REQUIREMENT:
Search the data for the string "истории" and extract every line where it appears.

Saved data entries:
============
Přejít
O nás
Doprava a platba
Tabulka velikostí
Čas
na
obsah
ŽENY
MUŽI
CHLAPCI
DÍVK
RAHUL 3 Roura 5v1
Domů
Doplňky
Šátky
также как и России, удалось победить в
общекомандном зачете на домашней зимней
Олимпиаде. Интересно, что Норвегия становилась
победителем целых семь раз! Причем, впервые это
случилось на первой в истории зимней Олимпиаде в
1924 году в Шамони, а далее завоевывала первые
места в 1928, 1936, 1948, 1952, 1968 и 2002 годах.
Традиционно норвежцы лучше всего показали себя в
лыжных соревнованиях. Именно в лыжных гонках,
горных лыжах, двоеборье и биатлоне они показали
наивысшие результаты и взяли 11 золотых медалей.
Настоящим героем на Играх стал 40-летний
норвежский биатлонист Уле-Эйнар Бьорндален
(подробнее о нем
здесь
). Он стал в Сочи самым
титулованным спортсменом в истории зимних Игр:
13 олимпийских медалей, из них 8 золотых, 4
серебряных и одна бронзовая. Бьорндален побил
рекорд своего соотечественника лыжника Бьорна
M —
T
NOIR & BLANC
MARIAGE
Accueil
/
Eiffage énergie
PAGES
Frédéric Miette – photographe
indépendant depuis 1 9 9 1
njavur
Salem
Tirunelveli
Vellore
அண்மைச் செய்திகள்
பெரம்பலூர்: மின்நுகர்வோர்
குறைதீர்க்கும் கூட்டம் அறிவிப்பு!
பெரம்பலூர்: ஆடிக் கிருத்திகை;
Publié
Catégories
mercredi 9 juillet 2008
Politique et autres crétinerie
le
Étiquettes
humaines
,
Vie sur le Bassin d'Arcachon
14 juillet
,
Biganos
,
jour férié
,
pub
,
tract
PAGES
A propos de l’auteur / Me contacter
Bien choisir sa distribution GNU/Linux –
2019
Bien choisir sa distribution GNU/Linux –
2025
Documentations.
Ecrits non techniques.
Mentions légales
============
EXERCISE RESPONSE:
случилось на первой в истории зимней Олимпиаде в
титулованным спортсменом в истории зимних Игр:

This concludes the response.